7. Continuous advocacy and lobbying
There is need for continuous advocacy with governments, medical associations, and hospital administrators as well as individual practitioners. Associations and other telemedicine groups need to make this a priority and part of their mission with dedicated resources for public relations.
8. Development of indicators of success
The IVeH has concentrated on establishing centers and national programs, and this has served as one indicator of success. However, there is need for new indicators to be developed concurrently with milestones of the programs for each country and each program. The telemedicine program itself, and the programmatic content of it, needs to be solid, palpable, and structural, providing bona fide intellectual and practical substance for the country and overall international telemedicine.
Discussion
Overall, telemedicine has made great strides, from both a research standpoint and an organizational standpoint. IVeH continues to pursue its core IBOT strategy but is cognizant of the need to further develop the concepts and expand on commitment for the long haul. Clearly, the IVeH has developed a powerful concept, has successfully implemented several beta site projects, (as have many other organizations around the world), and has added a significant contribution in the form of scholarly works, including peer-reviewed articles and textbooks. We aim to pursue with sufficient discipline and genuine creativity these additional elements (although some of these have been used in the past decade) using the resources and tools that our concept has to offer. Mostly, we need to add new and innovative concepts such as mobile health and other forms of telemedicine that are sound and deployable. However, we need to further test the effectiveness of these elements as principal components of the programs and real infrastructure.

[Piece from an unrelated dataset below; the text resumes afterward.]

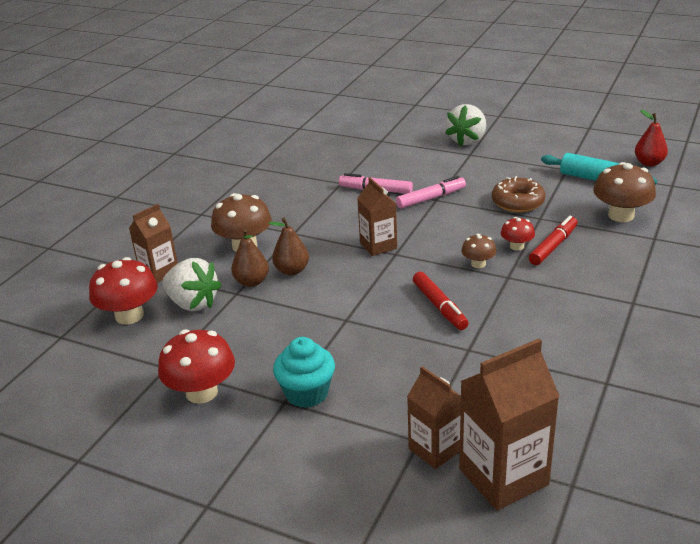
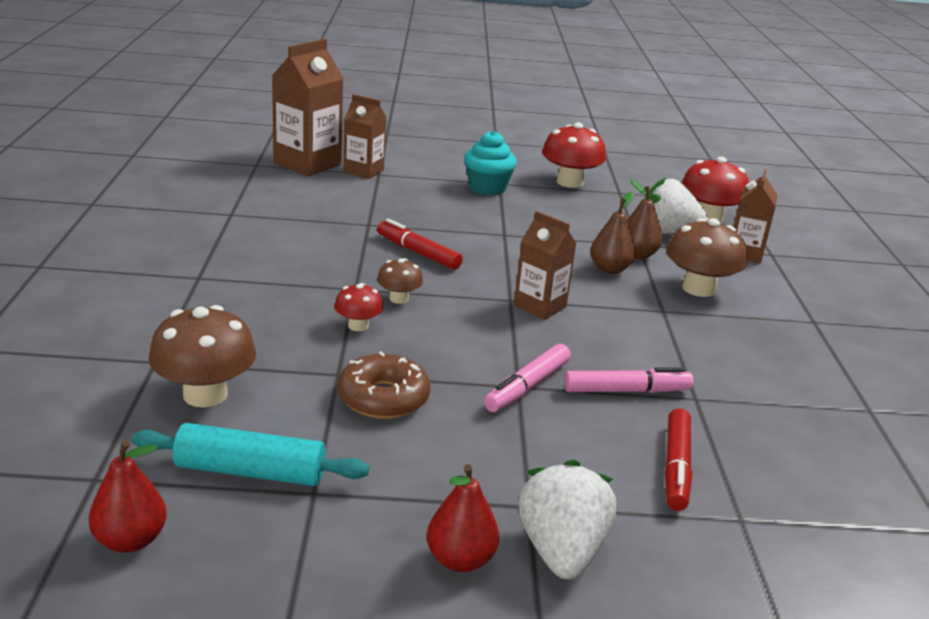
camera: 150 degrees right, 5 degrees down
(510, 143) = (460, 559): none -> red pear
(553, 246) = (307, 331): red marker -> red marker (676, 467)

We are aware of the limitations of this article. First, it is a retrospective review of our two programs in the Balkans, and this article does not have the data to demonstrate the effectiveness of these programs, in terms of both clinical and educational aspects. This was not the intent of this article. We previously have published the cost-effectiveness of the telemedicine program of Kosova. 7 Clearly, there is a need for vigorous analysis of these programs, and we need to wait for others to demonstrate the effectiveness of the IBOT strategy in other parts of the world.
Conclusions
IBOT has been successful, but further studies are needed to demonstrate its effectiveness in countries beyond the Balkans. We suggest that the IBOT strategy be supplemented with eight other components that in our view are required for successful and sustainable telemedicine programs in developing countries. Their effectiveness, however, needs to undergo vigorous analysis before we can recommend them.
Footnotes
Disclosure Statement
No competing financial interests exist.